16th Western Australian Drug and Alcohol Symposium
Keynote Speakers
The Working Out What Works Symposium will build on the success of fifteen previous Drug and Alcohol symposiums held in Western Australia. A variety of speakers will present evidence-based research in treatment, policy, prevention, harm reduction and law enforcement strategies.
Confirmed keynote speakers include:
Professor David Nutt
Professor David Nutt is currently Professor of Psychopharmacology and Head of the Department of Community Based Medicine at the University of Bristol.
He received his undergraduate training in medicine at Cambridge and Guy's Hospital, and continued training in neurology to MRCP. After completing his psychiatric training in Oxford, he continued there as a lecturer and then later as a Wellcome Senior Fellow in psychiatry. He then spent two years as Chief of the Section of Clinical Science in the National Institute of Alcohol Abuse and Alcoholism in NIH, Bethesda, USA. On returning to England in 1988 he set up the Psychopharmacology Unit in Bristol, an interdisciplinary research grouping spanning the departments of Psychiatry and Pharmacology. Their main research interests are in the brain mechanisms underlying anxiety, depression and addiction and the mode of action of therapeutic drugs.

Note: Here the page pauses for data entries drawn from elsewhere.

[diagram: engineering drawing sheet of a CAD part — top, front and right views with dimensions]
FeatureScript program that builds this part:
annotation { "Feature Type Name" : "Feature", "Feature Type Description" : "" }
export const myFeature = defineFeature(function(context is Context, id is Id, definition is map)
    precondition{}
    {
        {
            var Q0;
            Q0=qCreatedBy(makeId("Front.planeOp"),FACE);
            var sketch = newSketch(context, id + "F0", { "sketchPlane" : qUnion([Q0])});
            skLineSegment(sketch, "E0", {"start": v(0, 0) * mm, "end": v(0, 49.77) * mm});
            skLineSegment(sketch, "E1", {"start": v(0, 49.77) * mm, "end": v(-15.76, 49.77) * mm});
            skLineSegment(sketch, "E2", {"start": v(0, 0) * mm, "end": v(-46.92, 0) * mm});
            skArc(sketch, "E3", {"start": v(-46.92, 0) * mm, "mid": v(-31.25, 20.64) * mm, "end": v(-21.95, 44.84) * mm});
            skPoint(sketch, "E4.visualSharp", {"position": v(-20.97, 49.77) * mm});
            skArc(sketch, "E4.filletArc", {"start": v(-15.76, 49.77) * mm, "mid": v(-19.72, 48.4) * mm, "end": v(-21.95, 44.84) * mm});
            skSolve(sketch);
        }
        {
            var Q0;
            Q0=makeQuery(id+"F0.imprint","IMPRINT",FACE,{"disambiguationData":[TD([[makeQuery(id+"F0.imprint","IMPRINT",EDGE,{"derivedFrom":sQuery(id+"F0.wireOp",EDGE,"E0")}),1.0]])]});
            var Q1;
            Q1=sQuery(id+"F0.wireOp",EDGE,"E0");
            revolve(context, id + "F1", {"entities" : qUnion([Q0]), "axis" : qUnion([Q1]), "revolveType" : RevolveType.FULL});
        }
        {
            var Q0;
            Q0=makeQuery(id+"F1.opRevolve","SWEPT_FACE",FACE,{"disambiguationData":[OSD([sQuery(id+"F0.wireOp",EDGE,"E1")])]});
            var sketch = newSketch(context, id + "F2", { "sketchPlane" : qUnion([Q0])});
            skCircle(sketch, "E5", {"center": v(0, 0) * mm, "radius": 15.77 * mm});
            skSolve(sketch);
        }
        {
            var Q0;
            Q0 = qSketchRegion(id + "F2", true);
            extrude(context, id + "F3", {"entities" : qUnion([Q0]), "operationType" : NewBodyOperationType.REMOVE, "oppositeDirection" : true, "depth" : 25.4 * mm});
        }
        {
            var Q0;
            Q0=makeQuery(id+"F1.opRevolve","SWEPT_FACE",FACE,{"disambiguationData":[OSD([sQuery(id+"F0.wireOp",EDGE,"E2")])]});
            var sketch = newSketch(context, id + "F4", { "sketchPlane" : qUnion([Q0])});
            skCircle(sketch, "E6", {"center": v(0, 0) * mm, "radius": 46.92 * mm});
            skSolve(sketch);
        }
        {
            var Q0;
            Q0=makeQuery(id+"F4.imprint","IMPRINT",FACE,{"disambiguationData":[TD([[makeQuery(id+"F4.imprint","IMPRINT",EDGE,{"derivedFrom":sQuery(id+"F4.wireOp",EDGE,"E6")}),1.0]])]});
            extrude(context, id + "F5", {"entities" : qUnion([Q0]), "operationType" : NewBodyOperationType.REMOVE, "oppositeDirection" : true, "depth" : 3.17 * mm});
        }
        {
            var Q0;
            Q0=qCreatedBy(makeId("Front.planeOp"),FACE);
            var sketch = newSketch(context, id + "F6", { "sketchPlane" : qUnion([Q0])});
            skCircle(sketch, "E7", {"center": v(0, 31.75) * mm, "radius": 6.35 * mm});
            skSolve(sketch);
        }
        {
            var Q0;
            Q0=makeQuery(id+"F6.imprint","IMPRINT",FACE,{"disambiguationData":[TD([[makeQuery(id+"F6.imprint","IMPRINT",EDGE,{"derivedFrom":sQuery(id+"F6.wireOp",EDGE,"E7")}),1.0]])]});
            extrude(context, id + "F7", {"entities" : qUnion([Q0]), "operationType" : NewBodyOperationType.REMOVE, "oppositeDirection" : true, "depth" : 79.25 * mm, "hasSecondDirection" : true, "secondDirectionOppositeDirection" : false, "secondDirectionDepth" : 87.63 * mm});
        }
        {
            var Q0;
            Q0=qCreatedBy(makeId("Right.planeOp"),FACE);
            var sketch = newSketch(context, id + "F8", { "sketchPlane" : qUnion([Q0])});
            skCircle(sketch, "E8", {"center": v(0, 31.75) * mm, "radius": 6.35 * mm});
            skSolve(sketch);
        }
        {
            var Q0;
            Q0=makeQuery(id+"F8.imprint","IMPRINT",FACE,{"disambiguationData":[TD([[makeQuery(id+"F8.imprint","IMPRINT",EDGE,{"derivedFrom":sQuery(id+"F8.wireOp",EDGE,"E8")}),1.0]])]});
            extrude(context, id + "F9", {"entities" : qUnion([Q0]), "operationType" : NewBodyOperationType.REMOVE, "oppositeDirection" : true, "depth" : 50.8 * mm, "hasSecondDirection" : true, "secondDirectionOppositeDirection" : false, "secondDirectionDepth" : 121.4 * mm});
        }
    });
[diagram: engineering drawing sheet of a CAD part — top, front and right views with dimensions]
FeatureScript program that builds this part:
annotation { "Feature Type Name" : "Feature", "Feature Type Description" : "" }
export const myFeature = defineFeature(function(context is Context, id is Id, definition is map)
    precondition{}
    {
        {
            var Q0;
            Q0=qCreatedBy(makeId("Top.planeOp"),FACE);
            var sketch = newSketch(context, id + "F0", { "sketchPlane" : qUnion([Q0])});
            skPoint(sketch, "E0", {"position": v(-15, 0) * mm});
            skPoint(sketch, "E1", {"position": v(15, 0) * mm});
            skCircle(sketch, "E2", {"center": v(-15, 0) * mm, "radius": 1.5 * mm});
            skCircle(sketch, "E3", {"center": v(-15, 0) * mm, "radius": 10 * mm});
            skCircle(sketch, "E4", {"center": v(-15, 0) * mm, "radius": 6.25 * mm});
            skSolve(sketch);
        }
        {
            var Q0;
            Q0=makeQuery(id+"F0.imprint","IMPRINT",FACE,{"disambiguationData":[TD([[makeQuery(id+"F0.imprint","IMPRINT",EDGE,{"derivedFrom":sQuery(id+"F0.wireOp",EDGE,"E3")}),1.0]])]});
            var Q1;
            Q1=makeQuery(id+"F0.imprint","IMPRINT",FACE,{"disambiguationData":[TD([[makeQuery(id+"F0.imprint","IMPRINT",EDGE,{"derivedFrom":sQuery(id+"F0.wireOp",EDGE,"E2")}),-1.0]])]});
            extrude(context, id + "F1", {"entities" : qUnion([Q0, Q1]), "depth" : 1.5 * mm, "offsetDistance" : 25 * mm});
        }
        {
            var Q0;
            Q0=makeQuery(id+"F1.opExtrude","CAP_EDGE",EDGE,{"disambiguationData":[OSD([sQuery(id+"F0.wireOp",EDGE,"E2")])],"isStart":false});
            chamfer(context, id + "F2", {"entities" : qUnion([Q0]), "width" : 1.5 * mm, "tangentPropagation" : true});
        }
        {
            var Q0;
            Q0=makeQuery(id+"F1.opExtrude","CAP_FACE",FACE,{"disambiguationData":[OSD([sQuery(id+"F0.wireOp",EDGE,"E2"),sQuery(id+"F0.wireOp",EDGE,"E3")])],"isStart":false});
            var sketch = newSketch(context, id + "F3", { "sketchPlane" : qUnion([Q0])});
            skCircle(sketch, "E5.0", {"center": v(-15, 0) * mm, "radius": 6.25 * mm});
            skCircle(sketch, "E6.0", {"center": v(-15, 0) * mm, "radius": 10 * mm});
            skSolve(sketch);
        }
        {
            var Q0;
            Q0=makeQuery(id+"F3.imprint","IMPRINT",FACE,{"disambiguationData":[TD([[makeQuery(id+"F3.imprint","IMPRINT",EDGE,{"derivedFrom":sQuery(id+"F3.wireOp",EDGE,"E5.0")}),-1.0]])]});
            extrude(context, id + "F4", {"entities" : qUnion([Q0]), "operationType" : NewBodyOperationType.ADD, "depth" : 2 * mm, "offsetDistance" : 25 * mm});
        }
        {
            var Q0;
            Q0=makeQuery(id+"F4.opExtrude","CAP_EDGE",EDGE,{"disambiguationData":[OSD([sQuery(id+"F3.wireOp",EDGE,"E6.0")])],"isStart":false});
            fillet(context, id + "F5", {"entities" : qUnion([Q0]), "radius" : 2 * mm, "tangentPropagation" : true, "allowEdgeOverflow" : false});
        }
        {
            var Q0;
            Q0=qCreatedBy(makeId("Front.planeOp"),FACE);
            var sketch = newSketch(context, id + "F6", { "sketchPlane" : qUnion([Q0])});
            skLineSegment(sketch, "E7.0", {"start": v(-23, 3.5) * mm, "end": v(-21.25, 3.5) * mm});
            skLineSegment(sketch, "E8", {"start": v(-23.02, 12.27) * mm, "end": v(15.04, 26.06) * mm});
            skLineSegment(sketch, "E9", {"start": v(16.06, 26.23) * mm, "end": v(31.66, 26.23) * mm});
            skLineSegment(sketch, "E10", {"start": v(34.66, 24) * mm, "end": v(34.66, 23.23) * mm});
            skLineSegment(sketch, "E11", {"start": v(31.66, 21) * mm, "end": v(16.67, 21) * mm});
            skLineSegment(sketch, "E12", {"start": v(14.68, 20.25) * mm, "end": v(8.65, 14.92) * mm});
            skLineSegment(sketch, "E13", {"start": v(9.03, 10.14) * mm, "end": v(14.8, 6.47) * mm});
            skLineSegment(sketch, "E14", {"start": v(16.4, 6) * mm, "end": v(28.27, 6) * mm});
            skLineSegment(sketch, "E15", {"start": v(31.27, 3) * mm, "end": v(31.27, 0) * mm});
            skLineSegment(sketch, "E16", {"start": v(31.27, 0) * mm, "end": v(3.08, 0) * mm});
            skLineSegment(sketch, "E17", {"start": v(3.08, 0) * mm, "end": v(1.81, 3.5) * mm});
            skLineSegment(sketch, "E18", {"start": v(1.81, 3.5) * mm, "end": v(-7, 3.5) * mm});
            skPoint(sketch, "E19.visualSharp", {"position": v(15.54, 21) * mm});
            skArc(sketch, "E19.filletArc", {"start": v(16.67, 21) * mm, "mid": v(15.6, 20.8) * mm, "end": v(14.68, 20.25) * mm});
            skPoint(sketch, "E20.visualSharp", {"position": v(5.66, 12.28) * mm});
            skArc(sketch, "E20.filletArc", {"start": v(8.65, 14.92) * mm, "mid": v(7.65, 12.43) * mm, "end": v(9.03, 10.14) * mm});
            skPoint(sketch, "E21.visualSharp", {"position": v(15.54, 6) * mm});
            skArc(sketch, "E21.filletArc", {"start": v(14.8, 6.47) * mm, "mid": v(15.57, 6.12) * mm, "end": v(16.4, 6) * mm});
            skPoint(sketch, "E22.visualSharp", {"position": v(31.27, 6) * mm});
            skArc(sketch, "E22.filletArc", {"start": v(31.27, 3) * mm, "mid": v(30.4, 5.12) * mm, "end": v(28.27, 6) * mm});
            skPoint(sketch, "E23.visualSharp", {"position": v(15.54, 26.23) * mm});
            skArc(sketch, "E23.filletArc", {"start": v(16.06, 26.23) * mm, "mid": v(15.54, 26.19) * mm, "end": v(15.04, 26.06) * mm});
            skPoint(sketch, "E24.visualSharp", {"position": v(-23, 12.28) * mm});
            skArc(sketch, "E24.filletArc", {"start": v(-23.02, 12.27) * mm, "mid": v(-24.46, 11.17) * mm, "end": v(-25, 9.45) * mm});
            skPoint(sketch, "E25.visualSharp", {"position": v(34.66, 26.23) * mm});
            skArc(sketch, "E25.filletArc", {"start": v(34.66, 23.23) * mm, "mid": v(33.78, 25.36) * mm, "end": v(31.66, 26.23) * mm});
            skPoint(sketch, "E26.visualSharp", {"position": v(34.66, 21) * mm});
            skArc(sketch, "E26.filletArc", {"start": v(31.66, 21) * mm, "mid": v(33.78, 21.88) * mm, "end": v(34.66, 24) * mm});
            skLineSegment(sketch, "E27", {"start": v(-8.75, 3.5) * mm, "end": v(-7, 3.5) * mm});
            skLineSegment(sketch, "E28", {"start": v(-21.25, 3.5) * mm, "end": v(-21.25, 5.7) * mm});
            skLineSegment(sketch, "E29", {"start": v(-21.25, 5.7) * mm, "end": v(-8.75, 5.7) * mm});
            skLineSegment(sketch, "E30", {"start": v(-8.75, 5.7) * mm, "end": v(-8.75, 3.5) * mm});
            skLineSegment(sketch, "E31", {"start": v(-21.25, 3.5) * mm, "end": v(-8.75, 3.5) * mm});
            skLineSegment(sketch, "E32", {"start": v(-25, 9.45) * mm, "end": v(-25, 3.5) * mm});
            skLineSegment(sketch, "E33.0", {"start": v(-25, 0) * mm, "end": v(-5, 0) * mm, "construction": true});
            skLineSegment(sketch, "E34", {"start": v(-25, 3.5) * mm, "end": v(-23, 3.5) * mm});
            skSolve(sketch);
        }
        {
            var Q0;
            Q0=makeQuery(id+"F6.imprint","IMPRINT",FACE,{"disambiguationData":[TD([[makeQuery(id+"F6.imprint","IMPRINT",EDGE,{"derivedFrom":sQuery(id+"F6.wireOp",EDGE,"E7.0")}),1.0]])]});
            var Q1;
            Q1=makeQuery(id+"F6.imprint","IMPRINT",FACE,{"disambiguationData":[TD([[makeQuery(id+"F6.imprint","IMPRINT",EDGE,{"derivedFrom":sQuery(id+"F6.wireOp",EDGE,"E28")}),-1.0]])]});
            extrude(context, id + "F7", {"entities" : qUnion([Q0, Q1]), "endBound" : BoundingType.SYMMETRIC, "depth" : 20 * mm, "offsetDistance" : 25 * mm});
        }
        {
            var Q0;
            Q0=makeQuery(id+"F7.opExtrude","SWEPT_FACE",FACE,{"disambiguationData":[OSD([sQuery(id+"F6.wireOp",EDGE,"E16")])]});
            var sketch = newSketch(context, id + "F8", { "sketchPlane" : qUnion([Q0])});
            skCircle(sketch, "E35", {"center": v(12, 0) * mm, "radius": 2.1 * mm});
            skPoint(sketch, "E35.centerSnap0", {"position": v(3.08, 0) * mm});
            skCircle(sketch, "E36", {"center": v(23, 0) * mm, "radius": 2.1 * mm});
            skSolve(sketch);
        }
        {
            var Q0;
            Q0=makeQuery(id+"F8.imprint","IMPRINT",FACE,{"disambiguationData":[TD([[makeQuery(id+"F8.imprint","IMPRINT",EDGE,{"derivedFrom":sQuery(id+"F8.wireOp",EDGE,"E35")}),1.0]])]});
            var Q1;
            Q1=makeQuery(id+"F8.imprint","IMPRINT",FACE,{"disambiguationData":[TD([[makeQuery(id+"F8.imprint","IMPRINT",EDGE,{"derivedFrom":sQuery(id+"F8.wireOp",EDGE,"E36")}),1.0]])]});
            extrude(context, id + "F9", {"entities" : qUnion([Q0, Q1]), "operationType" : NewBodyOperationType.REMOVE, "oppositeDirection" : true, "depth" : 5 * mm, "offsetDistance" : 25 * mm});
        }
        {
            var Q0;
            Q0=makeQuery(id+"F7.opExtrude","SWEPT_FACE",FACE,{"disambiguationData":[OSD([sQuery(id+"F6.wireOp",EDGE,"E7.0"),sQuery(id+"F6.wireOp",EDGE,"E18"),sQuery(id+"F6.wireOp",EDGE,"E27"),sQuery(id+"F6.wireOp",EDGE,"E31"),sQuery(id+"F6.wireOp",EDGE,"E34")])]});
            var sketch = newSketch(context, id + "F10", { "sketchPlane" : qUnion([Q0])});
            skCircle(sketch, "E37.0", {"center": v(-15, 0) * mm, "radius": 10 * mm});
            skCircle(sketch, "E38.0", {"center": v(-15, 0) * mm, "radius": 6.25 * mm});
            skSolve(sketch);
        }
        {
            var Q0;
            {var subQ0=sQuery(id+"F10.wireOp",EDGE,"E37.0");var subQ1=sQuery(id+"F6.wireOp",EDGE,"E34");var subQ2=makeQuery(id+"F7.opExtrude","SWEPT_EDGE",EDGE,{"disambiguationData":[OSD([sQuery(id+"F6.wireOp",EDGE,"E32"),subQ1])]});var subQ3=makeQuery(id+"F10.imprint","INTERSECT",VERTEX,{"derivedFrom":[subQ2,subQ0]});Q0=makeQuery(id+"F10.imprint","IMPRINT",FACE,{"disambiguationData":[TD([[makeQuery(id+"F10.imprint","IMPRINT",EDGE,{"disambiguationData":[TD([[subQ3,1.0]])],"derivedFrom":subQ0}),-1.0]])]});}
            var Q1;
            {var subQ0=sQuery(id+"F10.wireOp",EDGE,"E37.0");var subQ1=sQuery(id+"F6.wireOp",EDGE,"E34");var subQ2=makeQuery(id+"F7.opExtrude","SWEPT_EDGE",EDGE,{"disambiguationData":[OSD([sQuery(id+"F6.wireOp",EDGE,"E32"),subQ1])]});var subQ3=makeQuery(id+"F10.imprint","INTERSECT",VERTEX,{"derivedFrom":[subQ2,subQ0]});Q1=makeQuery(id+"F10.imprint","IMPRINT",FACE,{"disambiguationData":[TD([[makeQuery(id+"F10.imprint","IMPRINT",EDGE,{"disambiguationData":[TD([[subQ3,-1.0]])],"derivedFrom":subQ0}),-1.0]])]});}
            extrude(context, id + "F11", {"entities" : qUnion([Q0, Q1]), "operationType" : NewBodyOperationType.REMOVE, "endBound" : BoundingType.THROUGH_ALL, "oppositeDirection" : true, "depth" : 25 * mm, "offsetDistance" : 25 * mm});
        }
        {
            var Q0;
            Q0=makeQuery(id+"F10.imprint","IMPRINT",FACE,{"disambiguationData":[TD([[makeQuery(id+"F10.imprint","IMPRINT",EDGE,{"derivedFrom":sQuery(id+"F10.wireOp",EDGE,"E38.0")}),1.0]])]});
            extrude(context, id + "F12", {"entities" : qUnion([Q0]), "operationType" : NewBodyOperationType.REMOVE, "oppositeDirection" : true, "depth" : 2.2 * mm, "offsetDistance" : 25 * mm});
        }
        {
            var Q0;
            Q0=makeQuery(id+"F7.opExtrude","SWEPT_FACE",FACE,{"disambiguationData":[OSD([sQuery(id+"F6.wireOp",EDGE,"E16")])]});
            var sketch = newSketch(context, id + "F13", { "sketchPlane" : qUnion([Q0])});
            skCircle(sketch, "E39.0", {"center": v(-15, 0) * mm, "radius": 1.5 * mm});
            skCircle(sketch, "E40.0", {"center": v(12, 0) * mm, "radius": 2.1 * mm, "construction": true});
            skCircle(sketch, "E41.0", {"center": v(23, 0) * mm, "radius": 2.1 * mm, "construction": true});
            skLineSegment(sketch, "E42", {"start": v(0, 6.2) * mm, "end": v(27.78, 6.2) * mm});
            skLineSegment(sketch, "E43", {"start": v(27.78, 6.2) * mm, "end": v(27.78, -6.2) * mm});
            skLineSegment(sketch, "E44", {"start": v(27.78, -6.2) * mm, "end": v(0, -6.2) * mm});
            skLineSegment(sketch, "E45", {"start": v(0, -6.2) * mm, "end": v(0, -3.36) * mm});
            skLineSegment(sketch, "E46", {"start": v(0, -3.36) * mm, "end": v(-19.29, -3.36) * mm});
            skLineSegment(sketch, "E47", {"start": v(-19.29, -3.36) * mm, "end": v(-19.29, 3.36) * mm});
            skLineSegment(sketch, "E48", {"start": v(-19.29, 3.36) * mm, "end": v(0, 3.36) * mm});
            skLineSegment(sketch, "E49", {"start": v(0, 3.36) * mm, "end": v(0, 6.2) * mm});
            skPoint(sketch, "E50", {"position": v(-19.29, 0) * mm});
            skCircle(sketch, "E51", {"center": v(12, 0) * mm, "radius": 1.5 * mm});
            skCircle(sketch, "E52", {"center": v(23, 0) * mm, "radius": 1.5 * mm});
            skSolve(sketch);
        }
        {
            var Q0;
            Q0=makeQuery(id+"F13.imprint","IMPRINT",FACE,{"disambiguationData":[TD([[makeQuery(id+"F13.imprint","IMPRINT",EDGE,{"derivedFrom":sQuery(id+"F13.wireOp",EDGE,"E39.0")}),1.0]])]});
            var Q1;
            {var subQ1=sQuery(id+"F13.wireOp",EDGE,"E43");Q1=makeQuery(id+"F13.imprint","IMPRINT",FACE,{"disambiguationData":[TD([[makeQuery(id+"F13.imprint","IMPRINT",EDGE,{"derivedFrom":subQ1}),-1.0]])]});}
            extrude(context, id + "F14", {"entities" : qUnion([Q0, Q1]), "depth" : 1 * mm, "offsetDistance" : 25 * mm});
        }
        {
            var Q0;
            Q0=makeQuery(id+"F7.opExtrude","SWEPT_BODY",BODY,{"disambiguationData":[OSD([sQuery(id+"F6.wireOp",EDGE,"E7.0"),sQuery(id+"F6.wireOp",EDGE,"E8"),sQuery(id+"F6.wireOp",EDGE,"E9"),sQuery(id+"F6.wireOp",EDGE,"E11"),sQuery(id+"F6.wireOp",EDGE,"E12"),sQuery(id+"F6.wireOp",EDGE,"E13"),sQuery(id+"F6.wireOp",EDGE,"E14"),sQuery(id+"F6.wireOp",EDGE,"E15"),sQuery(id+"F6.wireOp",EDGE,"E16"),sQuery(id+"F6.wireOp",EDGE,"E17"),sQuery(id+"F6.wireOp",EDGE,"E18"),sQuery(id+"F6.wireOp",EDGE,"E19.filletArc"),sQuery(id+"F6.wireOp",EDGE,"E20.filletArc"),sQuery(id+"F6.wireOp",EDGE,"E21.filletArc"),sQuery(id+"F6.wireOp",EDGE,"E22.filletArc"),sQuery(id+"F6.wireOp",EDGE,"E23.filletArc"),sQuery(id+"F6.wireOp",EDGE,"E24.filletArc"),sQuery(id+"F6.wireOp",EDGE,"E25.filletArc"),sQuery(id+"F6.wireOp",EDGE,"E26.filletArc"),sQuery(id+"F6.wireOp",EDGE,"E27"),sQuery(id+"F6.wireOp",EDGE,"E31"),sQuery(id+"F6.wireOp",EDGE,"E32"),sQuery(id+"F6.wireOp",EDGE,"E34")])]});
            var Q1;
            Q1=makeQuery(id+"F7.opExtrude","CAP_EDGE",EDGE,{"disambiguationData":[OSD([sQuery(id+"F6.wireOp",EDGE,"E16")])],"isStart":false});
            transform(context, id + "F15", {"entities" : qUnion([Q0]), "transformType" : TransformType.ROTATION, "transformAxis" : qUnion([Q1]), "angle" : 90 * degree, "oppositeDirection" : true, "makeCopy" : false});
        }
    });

He is currently a member of the Advisory Council on the Misuse of Drugs (ACMD), and Chair of its Technical Committee, on the Council and President-Elect of the European College of Neuropsychopharmacology (ECNP) and a Director of the ‘European Certificate in Anxiety and Mood Disorders’ and the ‘Masters in Affective Disorders’ Courses jointly administered by the Universities of Maastrict, Bristol and Florence. In addition, he is the Editor of the Journal of Psychopharmacology, advisor to the British National Formulary and a Past-President of the British Association of Psychopharmacology (BAP). He was also a member of the Independent Inquiry into the Misuse of Drugs Act 1971, chaired by Viscountess Runciman that reported in 2000 and a member of the Committee on Safety of Medicines (CSM) from 2000 – 2005. From January 2006 he has taken on the role as Director of Bristol Neuroscience.
Dr Dan Lubman
Dr Dan Lubman is Senior Lecturer in Addiction Psychiatry at the University of Melbourne. He heads the Substance Use Research and Recovery Focussed (SURRF) Program at ORYGEN Research Centre, where he leads a clinical research team focussed on investigating substance use and comorbidity in youth. This includes a number of pharmacological and psychological treatment trials in psychosis and depression, as well as neuropsychological and neuroimaging studies examining the neurobiology of addiction. A particular research interest is exploring the impact of substance use on adolescent brain development. Dr Lubman is Chair of the RANZCP Section of Addiction Psychiatry and is a scientific advisory board member of ANNA.
Gningala Yarran-Clanton
Gningala Yarran-Clanton dons wig and gown for appearances in WA Supreme and District Courts. The University of Western Australia Law graduate spent her first five years of her life at the Mount Magnet Aboriginal reserve. On relocating to Perth she completed Year 11, went to business college, married and had five daughters before enrolling, aged 31, in the UWA Pre-Law program.
During her time at UWA, Gningala won the highly-contested Gloria Brennan Scholarship for Aboriginal students. This scholarship was established in memory of one of the first Aboriginal graduates from UWA who was instrumental in setting up the Aboriginal Legal Service.
Today Gningala is the first Aboriginal State Prosecutor, she is involved in the Indigenous Law Students Mentoring Program and had been elected to Women Lawyers of Western Australia.
Professor Robin Room
Professor Robin Room is an Australian sociologist who was Director of the Alcohol Research Group in Berkeley, California (1977-1991); Vice-President for Research at the Addiction Research Foundation of Ontario, Canada (1991-1998); and Director of the Centre for Social Research on Alcohol and Drugs at Stockholm University (1999-2005). Now he is a professor in the School of Population Health, University of Melbourne and the Director of the AER Centre for Alcohol Policy Research, Turning Point Alcohol and Drug Centre. He has worked on social and epidemiological studies of alcohol, drugs and gambling, and studies of policy and other social responses to alcohol and drug problems.
Dr Don Weatherburn
Dr Don Weatherburn has been Director of the NSW Bureau of Crime Statistics and Research in Sydney since 1988. He is a fellow of the Academy of Social Sciences in Australia and is an Adjunct Professor in the School of Social Science and Policy at the University of New South Wales.
Don graduated was awarded his Ph.D. by Sydney University in 1979. Prior to taking up his current position he was director of research at the NSW Judicial Commission. Before that he lectured in justice administration. His main interests lie in the economic and social correlates of crime, drug law enforcement, criminal justice administration and juvenile offending.
He has published two books: Delinquent-prone Communities (published by Cambridge University Press in 2001) and Law and Order in Australia: Rhetoric and Reality (published by Federation Press in 2004).